(Data to use begins)
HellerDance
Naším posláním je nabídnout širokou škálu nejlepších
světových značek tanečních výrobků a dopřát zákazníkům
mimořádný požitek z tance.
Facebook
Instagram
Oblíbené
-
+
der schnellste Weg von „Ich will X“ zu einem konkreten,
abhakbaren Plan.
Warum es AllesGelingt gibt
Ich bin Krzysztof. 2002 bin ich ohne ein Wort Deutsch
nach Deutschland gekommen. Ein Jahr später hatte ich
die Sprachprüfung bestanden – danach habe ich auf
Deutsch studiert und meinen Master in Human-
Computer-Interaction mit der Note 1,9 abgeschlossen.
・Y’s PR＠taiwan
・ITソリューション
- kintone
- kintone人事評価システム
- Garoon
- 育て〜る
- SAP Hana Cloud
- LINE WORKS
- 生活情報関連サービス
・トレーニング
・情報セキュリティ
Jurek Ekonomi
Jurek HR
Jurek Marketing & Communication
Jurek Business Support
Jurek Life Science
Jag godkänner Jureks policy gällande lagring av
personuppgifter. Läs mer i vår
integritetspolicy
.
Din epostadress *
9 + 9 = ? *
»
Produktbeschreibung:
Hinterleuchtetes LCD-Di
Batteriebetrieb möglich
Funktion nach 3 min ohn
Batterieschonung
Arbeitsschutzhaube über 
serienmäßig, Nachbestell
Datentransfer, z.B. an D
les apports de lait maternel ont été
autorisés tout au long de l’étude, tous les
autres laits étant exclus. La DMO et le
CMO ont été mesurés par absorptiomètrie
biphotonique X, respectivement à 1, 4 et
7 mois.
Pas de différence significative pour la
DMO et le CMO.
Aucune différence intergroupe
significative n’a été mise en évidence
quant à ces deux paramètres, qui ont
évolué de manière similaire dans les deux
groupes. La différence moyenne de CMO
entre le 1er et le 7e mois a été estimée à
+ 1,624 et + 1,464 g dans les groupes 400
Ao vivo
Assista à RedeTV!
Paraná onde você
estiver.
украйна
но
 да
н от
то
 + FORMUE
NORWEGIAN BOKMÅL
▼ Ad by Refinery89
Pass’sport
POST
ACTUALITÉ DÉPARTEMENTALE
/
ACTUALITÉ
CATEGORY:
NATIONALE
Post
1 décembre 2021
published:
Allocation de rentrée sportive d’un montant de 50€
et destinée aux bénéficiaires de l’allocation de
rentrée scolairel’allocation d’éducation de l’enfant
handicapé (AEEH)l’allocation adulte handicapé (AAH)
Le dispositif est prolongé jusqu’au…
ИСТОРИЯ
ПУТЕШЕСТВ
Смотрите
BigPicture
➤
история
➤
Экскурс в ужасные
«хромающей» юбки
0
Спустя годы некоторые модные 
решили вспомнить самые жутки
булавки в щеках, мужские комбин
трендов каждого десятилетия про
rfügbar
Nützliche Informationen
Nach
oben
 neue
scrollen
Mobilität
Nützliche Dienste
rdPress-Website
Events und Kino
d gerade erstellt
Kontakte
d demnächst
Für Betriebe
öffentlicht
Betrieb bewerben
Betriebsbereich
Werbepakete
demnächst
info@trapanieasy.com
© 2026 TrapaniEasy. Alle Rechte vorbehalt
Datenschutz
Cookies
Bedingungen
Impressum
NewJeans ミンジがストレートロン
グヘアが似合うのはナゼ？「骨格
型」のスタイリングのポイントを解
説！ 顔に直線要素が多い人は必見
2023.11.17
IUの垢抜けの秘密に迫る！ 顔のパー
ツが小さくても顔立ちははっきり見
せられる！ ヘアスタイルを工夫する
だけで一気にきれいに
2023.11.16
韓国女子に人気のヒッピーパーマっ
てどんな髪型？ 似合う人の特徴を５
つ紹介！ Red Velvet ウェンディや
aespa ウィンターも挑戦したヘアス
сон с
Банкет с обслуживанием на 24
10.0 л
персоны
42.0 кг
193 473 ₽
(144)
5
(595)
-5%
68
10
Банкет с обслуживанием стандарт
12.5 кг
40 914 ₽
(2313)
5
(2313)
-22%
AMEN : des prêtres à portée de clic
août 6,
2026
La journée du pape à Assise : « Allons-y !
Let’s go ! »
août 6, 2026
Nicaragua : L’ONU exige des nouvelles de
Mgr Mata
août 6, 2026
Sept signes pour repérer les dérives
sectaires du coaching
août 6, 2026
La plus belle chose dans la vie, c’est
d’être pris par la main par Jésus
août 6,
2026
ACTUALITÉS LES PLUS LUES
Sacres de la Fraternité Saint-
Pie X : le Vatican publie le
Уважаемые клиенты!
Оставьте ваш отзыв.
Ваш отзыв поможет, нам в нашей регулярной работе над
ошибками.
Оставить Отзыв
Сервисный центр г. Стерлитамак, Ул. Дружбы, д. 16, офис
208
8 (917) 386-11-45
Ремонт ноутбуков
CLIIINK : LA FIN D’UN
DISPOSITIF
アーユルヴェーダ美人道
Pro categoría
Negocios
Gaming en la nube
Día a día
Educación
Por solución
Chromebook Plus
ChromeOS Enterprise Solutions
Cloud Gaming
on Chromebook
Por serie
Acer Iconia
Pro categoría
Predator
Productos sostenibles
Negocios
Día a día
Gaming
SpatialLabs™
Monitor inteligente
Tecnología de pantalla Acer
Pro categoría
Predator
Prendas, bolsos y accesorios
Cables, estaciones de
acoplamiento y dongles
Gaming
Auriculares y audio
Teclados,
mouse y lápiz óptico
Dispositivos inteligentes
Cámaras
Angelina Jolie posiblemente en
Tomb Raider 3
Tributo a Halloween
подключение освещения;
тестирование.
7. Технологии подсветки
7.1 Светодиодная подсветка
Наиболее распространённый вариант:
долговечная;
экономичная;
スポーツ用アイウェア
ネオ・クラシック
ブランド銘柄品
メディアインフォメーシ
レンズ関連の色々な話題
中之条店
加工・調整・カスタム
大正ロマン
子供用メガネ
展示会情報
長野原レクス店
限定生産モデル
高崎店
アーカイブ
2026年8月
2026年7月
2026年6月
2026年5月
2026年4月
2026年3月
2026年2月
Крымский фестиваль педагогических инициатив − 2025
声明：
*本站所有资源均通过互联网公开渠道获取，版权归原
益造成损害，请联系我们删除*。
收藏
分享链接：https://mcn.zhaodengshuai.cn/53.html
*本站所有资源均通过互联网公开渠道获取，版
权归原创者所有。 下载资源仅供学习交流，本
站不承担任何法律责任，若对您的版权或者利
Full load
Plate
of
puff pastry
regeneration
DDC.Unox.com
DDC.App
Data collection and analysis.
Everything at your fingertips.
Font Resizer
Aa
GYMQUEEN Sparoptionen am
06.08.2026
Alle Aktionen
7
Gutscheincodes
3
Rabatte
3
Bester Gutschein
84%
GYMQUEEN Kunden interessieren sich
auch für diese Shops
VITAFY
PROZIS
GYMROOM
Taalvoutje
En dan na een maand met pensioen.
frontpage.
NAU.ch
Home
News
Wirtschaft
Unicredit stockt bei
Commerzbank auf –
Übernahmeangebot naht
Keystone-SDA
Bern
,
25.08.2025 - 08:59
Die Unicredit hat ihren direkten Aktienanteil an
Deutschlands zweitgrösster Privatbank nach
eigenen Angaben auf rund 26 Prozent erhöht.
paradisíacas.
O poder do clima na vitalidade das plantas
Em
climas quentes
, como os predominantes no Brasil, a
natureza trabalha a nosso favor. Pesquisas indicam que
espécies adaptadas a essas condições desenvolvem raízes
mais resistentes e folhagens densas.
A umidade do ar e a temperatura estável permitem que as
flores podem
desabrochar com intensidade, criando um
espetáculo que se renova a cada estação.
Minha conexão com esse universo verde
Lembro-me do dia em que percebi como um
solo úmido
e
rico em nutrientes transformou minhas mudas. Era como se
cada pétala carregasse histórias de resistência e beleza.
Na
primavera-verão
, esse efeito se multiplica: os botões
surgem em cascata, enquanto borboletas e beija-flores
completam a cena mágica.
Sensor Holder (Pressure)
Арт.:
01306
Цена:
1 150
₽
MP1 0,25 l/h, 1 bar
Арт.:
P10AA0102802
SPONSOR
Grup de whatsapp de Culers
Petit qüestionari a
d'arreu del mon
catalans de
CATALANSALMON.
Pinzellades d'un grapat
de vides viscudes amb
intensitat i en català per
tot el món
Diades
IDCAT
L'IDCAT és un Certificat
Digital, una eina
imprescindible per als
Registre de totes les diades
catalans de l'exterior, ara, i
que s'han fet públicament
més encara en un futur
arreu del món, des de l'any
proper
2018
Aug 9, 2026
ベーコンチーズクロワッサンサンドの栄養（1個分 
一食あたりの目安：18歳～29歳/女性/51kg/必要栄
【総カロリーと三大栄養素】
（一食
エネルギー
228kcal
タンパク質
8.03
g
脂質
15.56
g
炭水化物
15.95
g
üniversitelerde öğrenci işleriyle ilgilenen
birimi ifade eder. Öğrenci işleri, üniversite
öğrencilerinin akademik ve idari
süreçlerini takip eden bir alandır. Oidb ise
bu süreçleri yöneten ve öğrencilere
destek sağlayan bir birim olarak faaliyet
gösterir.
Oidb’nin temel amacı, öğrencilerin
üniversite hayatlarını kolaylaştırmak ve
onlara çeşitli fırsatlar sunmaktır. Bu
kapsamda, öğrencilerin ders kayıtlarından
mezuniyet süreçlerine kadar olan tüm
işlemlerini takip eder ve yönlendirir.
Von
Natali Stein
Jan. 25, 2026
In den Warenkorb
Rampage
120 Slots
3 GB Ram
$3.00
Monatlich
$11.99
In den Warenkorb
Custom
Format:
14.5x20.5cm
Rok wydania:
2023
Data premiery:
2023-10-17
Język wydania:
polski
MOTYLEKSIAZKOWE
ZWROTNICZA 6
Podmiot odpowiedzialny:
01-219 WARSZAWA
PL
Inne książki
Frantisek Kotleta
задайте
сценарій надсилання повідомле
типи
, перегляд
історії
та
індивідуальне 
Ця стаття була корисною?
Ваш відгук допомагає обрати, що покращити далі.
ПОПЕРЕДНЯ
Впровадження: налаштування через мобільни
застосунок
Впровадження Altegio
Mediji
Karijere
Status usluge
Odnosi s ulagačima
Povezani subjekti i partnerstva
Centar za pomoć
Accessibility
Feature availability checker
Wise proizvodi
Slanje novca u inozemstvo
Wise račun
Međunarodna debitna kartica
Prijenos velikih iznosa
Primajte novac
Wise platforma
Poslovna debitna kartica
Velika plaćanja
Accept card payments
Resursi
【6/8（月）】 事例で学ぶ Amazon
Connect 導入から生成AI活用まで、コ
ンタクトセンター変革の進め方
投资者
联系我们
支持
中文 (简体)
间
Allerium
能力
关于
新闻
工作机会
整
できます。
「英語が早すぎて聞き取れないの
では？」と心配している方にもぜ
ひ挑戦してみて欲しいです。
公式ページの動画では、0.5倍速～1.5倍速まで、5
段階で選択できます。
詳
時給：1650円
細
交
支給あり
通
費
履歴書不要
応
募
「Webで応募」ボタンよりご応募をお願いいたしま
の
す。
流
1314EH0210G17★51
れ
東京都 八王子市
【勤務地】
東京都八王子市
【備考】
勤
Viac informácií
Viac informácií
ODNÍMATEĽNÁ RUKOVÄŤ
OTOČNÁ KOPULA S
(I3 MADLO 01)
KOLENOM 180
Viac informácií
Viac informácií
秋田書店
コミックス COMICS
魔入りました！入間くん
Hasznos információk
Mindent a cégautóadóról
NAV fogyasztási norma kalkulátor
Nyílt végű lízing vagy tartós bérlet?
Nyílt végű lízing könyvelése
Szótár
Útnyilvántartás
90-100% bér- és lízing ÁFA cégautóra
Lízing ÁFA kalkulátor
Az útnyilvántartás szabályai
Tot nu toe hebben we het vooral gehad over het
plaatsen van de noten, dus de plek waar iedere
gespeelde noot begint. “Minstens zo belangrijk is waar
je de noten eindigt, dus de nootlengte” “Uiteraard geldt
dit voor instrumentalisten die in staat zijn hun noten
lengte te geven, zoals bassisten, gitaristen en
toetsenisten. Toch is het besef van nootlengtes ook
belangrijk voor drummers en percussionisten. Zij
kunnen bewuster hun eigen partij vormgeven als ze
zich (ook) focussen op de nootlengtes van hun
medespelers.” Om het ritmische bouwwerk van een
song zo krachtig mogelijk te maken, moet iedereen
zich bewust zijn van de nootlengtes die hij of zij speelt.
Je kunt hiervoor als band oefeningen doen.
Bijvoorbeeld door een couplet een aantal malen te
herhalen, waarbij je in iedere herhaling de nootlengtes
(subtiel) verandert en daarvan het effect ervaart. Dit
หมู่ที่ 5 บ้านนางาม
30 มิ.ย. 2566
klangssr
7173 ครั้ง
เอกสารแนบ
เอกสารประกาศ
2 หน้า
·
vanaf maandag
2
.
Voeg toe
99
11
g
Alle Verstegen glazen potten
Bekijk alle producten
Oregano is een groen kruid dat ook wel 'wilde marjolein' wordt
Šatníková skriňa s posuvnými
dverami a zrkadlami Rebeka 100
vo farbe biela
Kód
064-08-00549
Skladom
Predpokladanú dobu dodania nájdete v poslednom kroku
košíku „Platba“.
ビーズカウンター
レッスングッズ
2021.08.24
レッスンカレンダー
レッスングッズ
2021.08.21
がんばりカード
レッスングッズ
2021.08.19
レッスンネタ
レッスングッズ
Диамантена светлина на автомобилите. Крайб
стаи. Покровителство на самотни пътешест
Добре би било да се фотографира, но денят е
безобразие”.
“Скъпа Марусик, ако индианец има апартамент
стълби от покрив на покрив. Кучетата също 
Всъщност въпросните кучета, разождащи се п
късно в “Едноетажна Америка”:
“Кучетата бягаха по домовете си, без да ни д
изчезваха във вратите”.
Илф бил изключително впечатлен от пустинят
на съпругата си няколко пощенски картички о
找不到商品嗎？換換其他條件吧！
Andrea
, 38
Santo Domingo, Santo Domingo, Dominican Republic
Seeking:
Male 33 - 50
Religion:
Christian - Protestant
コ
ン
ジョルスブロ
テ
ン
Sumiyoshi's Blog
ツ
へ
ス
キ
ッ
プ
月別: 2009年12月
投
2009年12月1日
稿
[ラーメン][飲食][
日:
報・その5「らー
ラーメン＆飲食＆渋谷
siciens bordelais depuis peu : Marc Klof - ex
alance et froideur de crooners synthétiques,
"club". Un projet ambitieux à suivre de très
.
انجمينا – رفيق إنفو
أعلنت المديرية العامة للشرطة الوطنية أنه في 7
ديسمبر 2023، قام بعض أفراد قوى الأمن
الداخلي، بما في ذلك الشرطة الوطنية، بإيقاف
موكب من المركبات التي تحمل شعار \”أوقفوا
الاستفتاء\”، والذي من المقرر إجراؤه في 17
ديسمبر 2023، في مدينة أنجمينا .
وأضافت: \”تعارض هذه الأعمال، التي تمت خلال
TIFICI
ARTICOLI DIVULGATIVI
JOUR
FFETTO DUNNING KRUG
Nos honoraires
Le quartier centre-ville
(Data to use ends)
How many lines in the data above contain the string "arreu"? Reply with only the number.

2